#### [What you should do]
According to the text on adult neurogenesis below, on what kind of task did mice with transient 4D overexpression perform better than controls?

#### [Text section]
^^^^^^^^

This led to the obvious question: Do those extra, but normal, adult‐generated neurons make any difference to behavioural ability? At first, with straightforward tasks of olfactory discrimination, the answer to this was a resounding “no”—mice with transient 4D overexpression were completely normal on easy discrimination tasks involving very distinct odorants. Their behaviour was also no different on reasonably difficult tests that required them to differentiate between closely related odour stimuli. It was only when the sensory discrimination task was made as difficult as possible, requiring the differentiation of weak dilutions of closely related odorants, that having additional new‐born OB cells made a difference. On this task, mice with transient 4D overexpression in SVZ NSCs were slightly, but significantly better than their counterparts with control levels of adult neurogenesis. Boosting adult neuron production can therefore improve sensory performance when the going gets really tough.

By specifically elevating the production of adult‐born neurons without seemingly altering anything else about them, Bragado Alonso et al have found a particular behavioural circumstance in which having those extra cells is associated with improved performance. This is an important result for the field, demonstrating that a clean and temporary change in the rate of adult neurogenesis can result in altered sensory ability.

The paper also raises some important and interesting questions for future studies. First, given that the behavioural effect of 4D overexpression was observed on just a single test, does the enhanced performance hold over a wider range of (difficult) olfactory tasks involving diverse odours or odour mixtures? Second, precisely which types of OB interneurons underlie the improved behaviour? Different contributions to information processing in OB circuits have been ascribed to granule cells and glomerular layer interneurons (e.g. Fukunaga et al, 2014). Adult neurogenesis produces multiple subtypes of OB interneurons, all of which are boosted by 4D overexpression in SVZ NSCs. So, is the improved discrimination of dilute similar odorants specifically linked to having extra granule cells, or other cell types or combinations? Third, seeing as it is impossible to know for sure that two groups of cells are not different in any way, is there a chance that subtle but important phenotypic differences between 4D+‐generated and control cells could underlie the behavioural effect seen? In particular, given that only granule cells were compared in this study, could the properties of glomerular layer neurons be altered by 4D overexpression in SVZ NSCs? Finally, is the behavioural effect dependent upon having extra freshly generated cells, or could it be replicated by any increase in GABAergic signalling in mature OB circuits (Gschwend et al, 2015)?

We look forward to seeing progress on these questions in the near future. But perhaps more exciting are the implications of Bragado Alonso et al's work that go beyond adult neurogenesis and olfaction. If 4D overexpression is truly phenotypically benign for the extra cells it produces, and if it can be used in tandem with neurogenesis‐inducing strategies to boost production of new neurons in areas of the adult brain that do not normally generate them (and that's a big “if”…), it has huge potential for improving regenerative capacity in the context of brain repair after illness or injury. In those cases, more new neurons—and, crucially, more new normal neurons—could make all the difference.

^^^^^^^^

#### [Recorded data]
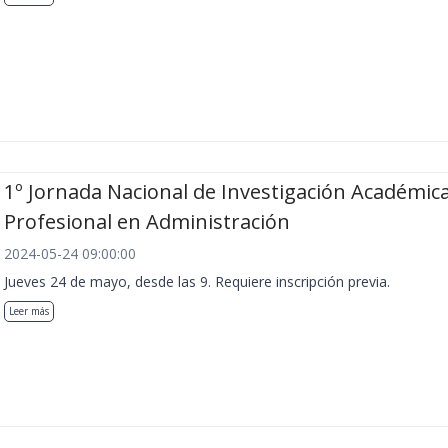
1º Jornada Nacional de Investigación Académica
Profesional en Administración
2024-05-24 09:00:00
Jueves 24 de mayo, desde las 9. Requiere inscripción previa.
Leer más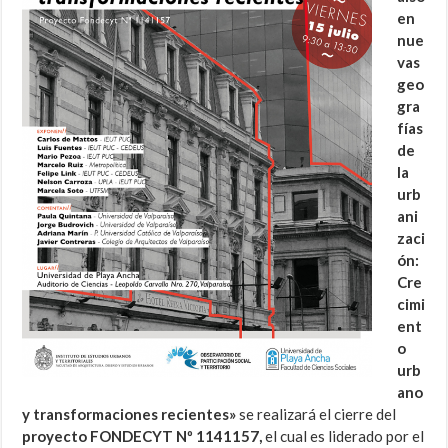
en
nue
vas
geo
gra
fías
de
la
urb
ani
zaci
ón:
Cre
cimi
ent
o
urb
ano
y transformaciones recientes»
se realizará el cierre del
proyecto FONDECYT Nº 1141157,
el cual es liderado por el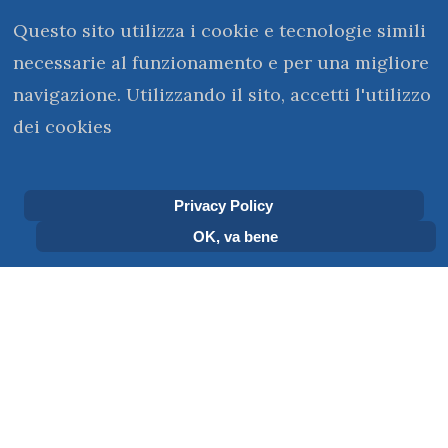
Questo sito utilizza i cookie e tecnologie simili
necessarie al funzionamento e per una migliore
navigazione. Utilizzando il sito, accetti l'utilizzo
dei cookies
kerigma@monasterovirtuale.it
Privacy Policy
OK, va bene
Sei qui:
Home
Le stanze del Monastero
LE STANZE DEL MONASTERO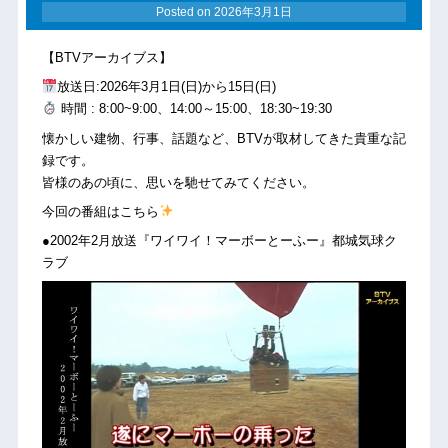
Posted on
2026年3月1日
【BTVアーカイブス】
放送日:2026年3月1日(日)から15日(日)
時間 : 8:00~9:00、14:00～15:00、18:30~19:30
懐かしい建物、行事、話題など、BTVが取材してきた貴重な記
録です。
皆様のあの頃に、思いを馳せてみてください。
今回の番組はこちら
●2002年2月放送『ワイワイ！マーボーとーふー』都城気球ク
ラブ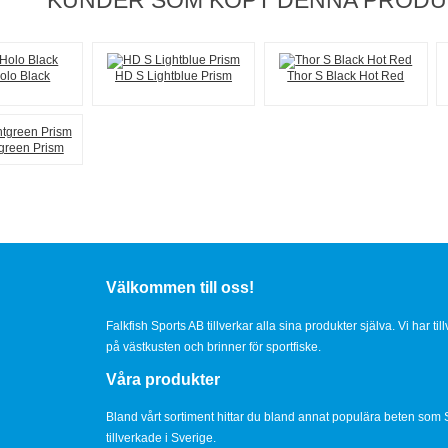
KUNDER SOM KÖPT DENNA PRODUK
olo Black
HD S Lightblue Prism
Thor S Black Hot Red
green Prism
Välkommen till oss!
Falkfish Sports AB tillverkar alla sina produkter själva. Vi har ti
på västkusten och brinner för sportfiske.
Våra produkter
Bland vårt sortiment hittar du bland annat populära beten som 
tillverkade i Sverige.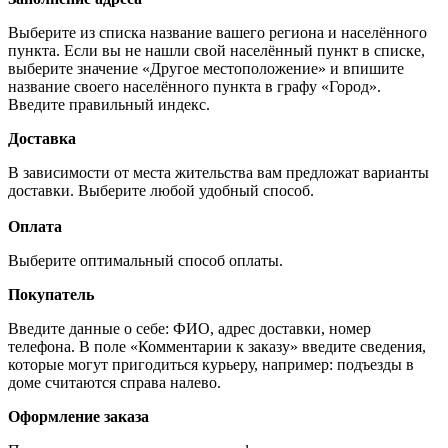
Выберите из списка название вашего региона и населённого
пункта. Если вы не нашли свой населённый пункт в списке,
выберите значение «Другое местоположение» и впишите
название своего населённого пункта в графу «Город».
Введите правильный индекс.
Доставка
В зависимости от места жительства вам предложат варианты
доставки. Выберите любой удобный способ.
Оплата
Выберите оптимальный способ оплаты.
Покупатель
Введите данные о себе: ФИО, адрес доставки, номер
телефона. В поле «Комментарии к заказу» введите сведения,
которые могут пригодиться курьеру, например: подъезды в
доме считаются справа налево.
Оформление заказа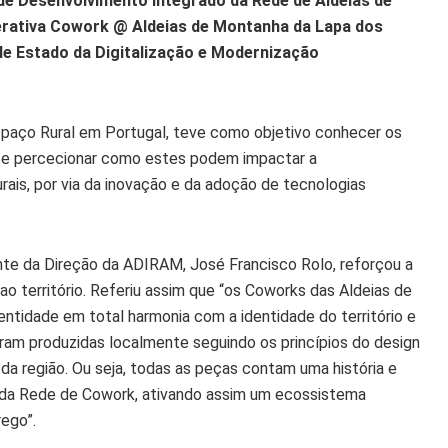
de Desenvolvimento Integrado da Rede de Aldeias de
rativa Cowork @ Aldeias de Montanha da Lapa dos
 de Estado da Digitalização e Modernização
Espaço Rural em Portugal, teve como objetivo conhecer os
a, e percecionar como estes podem impactar a
rais, por via da inovação e da adoção de tecnologias
ente da Direção da ADIRAM, José Francisco Rolo, reforçou a
o território. Referiu assim que “os Coworks das Aldeias de
tidade em total harmonia com a identidade do território e
oram produzidas localmente seguindo os princípios do design
a região. Ou seja, todas as peças contam uma história e
da Rede de Cowork, ativando assim um ecossistema
rego”.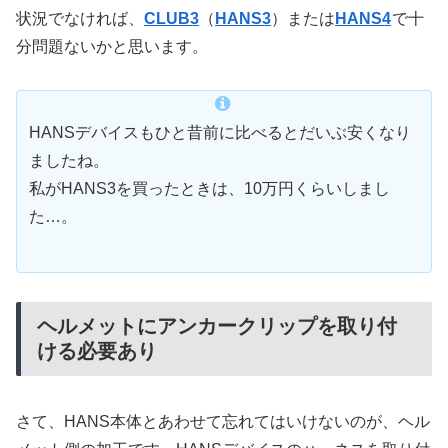
状況でなければ、
CLUB3
（
HANS3
）または
HANS4
で十
分問題ないかと思います。
HANSデバイスもひと昔前に比べるとだいぶ安くなり
ましたね。
私がHANS3を買ったときは、10万円くらいしまし
た…。
ヘルメットにアンカークリップを取り付
ける必要あり
さて、HANS本体とあわせて忘れてはいけないのが、ヘル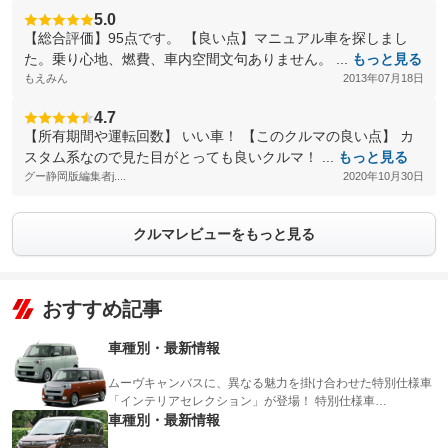
5.0
【総合評価】95点です。 【良い点】マニュアル車を探しまし
た。乗り心地、燃費、車内空間文句ありません。 ...
もっと見る
もえみん
2013年07月18日
4.7
【所有期間や運転回数】 いい車！ 【このクルマの良い点】 カ
スタム系なので見た目がとっても良いクルマ！ ...
もっと見る
グー静岡版編集者j....
2020年10月30日
クルマレビューをもっと見る
おすすめ記事
車種別・最新情報
ムーヴキャンバスに、異なる魅力を掛け合わせた特別仕様車
「インテリアセレクション」が登場！ 特別仕様車…
車種別・最新情報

^^^^^^^^

#### [Task response]
They did better on the hardest sensory discrimination task, which required telling apart weak dilutions of closely related odorants.